Saved data entries:
------------------------------------

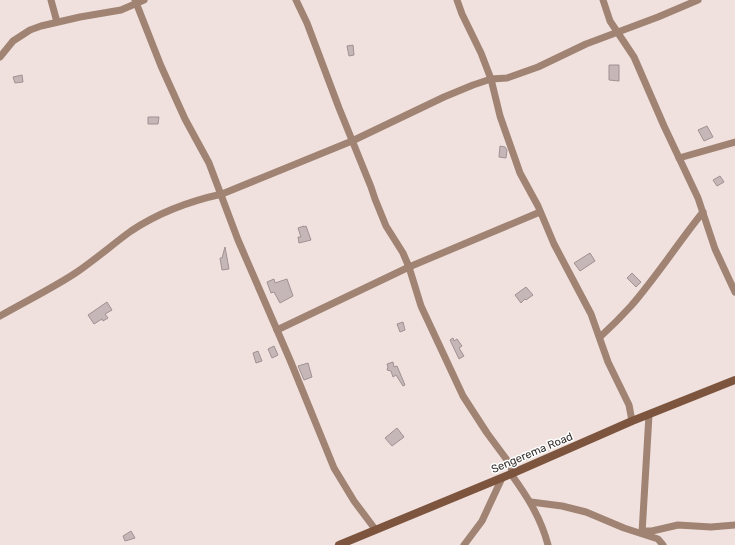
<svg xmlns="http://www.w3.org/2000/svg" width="735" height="545" font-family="Rubik,sans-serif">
<rect width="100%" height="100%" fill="#f0e1de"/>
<g fill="#c5b6b7" stroke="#a09192">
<path d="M353,45L354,55L349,56L347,46Z"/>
<path d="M609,65H619V81L609,80Z"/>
<path d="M22,75L23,82L15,83L13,77Z"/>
<path d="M148,117H159L158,124H148Z"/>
<path d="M707,126L713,137L704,141L698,130Z"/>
<path d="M500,146L505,147L507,150L506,158L499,157Z"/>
<path d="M720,176L724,182L717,186L713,180Z"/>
<path d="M304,226V227L306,226L311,240L299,243L298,237H301L298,228Z"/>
<path d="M225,247L229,269L222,270L220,258H222Z"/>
<path d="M590,253L595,261L580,271L574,263Z"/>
<path d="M632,273L641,282L636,287L627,278Z"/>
<path d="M274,279L275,283L287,279L293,296L280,303L274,292L271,293L267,282Z"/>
<path d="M526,287L533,295L526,300L525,299L521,303L515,295Z"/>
<path d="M107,302L112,310L105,314L108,318L103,321L102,319L94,324L88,315Z"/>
<path d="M403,322L405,330L400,332L397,324Z"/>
<path d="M453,338L454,341L457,339L462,346L459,348L464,356L459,359L450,340Z"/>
<path d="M274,346L278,355L272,358L268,349Z"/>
<path d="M258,351L262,361L256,363L253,353Z"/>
<path d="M393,362L394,367L397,366L405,385L403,386L396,375L393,377L391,371L387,370L388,367L387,364Z"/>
<path d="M308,363L312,377L304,380L298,366Z"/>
<path d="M397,428L404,437L392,446L385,438Z"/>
<path d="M131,531L135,538L125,541L123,536Z"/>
</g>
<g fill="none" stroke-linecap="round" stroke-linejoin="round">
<g stroke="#a08373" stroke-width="7">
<path d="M51,0L57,22"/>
<path d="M135,0L161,66L185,119L209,163L238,240L290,360L334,468L354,501L375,529"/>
<path d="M296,0L307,23L339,108L371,187L375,199L386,226L403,253L409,267L421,306L463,396L487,433L507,460L511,467L512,474"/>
<path d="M457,0L462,14L481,53L491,79L500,116L520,173L538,206L554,244L591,314L608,362L629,405L632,421"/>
<path d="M603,0L610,21L634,57L664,126L698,198L715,249L735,292"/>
<path d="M0,57L13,41L30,30L41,26L80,17L121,10L144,0"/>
<path d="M679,158L735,142"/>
<path d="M0,316C26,301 53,288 77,272C96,259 113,244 131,231C158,213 190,201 222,194L352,141L444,97L473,85L491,79L507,78L538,67L586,44L658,17L698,0"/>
<path d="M277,330L409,267L540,212"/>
<path d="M600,337C611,327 621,317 631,306C657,276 678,243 703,212"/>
<path d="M511,474C527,496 541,518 548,545"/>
<path d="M531,502L562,506L586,512L624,528L658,539L663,545"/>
<path d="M643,531H652L678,525L711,527L735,525"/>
<path d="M642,533L649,415"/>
<path d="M464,545L482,521L502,478"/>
</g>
<path stroke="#7d543d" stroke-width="8" d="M339,545L511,474L632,421L735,380"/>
</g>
<g text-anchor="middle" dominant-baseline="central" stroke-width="3" stroke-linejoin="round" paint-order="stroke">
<g font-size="11" fill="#35302e" stroke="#fff">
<text transform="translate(532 453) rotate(-23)">Sengerema Road</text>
</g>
</g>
</svg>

------------------------------------

> **Goal of the exercise**
Each entry shown above must be quoted exactly, with its pictures left out.

> **Exercise solution**
<svg xmlns="http://www.w3.org/2000/svg" width="735" height="545" font-family="Rubik,sans-serif">
<rect width="100%" height="100%" fill="#f0e1de"/>
<g fill="#c5b6b7" stroke="#a09192">
<path d="M353,45L354,55L349,56L347,46Z"/>
<path d="M609,65H619V81L609,80Z"/>
<path d="M22,75L23,82L15,83L13,77Z"/>
<path d="M148,117H159L158,124H148Z"/>
<path d="M707,126L713,137L704,141L698,130Z"/>
<path d="M500,146L505,147L507,150L506,158L499,157Z"/>
<path d="M720,176L724,182L717,186L713,180Z"/>
<path d="M304,226V227L306,226L311,240L299,243L298,237H301L298,228Z"/>
<path d="M225,247L229,269L222,270L220,258H222Z"/>
<path d="M590,253L595,261L580,271L574,263Z"/>
<path d="M632,273L641,282L636,287L627,278Z"/>
<path d="M274,279L275,283L287,279L293,296L280,303L274,292L271,293L267,282Z"/>
<path d="M526,287L533,295L526,300L525,299L521,303L515,295Z"/>
<path d="M107,302L112,310L105,314L108,318L103,321L102,319L94,324L88,315Z"/>
<path d="M403,322L405,330L400,332L397,324Z"/>
<path d="M453,338L454,341L457,339L462,346L459,348L464,356L459,359L450,340Z"/>
<path d="M274,346L278,355L272,358L268,349Z"/>
<path d="M258,351L262,361L256,363L253,353Z"/>
<path d="M393,362L394,367L397,366L405,385L403,386L396,375L393,377L391,371L387,370L388,367L387,364Z"/>
<path d="M308,363L312,377L304,380L298,366Z"/>
<path d="M397,428L404,437L392,446L385,438Z"/>
<path d="M131,531L135,538L125,541L123,536Z"/>
</g>
<g fill="none" stroke-linecap="round" stroke-linejoin="round">
<g stroke="#a08373" stroke-width="7">
<path d="M51,0L57,22"/>
<path d="M135,0L161,66L185,119L209,163L238,240L290,360L334,468L354,501L375,529"/>
<path d="M296,0L307,23L339,108L371,187L375,199L386,226L403,253L409,267L421,306L463,396L487,433L507,460L511,467L512,474"/>
<path d="M457,0L462,14L481,53L491,79L500,116L520,173L538,206L554,244L591,314L608,362L629,405L632,421"/>
<path d="M603,0L610,21L634,57L664,126L698,198L715,249L735,292"/>
<path d="M0,57L13,41L30,30L41,26L80,17L121,10L144,0"/>
<path d="M679,158L735,142"/>
<path d="M0,316C26,301 53,288 77,272C96,259 113,244 131,231C158,213 190,201 222,194L352,141L444,97L473,85L491,79L507,78L538,67L586,44L658,17L698,0"/>
<path d="M277,330L409,267L540,212"/>
<path d="M600,337C611,327 621,317 631,306C657,276 678,243 703,212"/>
<path d="M511,474C527,496 541,518 548,545"/>
<path d="M531,502L562,506L586,512L624,528L658,539L663,545"/>
<path d="M643,531H652L678,525L711,527L735,525"/>
<path d="M642,533L649,415"/>
<path d="M464,545L482,521L502,478"/>
</g>
<path stroke="#7d543d" stroke-width="8" d="M339,545L511,474L632,421L735,380"/>
</g>
<g text-anchor="middle" dominant-baseline="central" stroke-width="3" stroke-linejoin="round" paint-order="stroke">
<g font-size="11" fill="#35302e" stroke="#fff">
<text transform="translate(532 453) rotate(-23)">Sengerema Road</text>
</g>
</g>
</svg>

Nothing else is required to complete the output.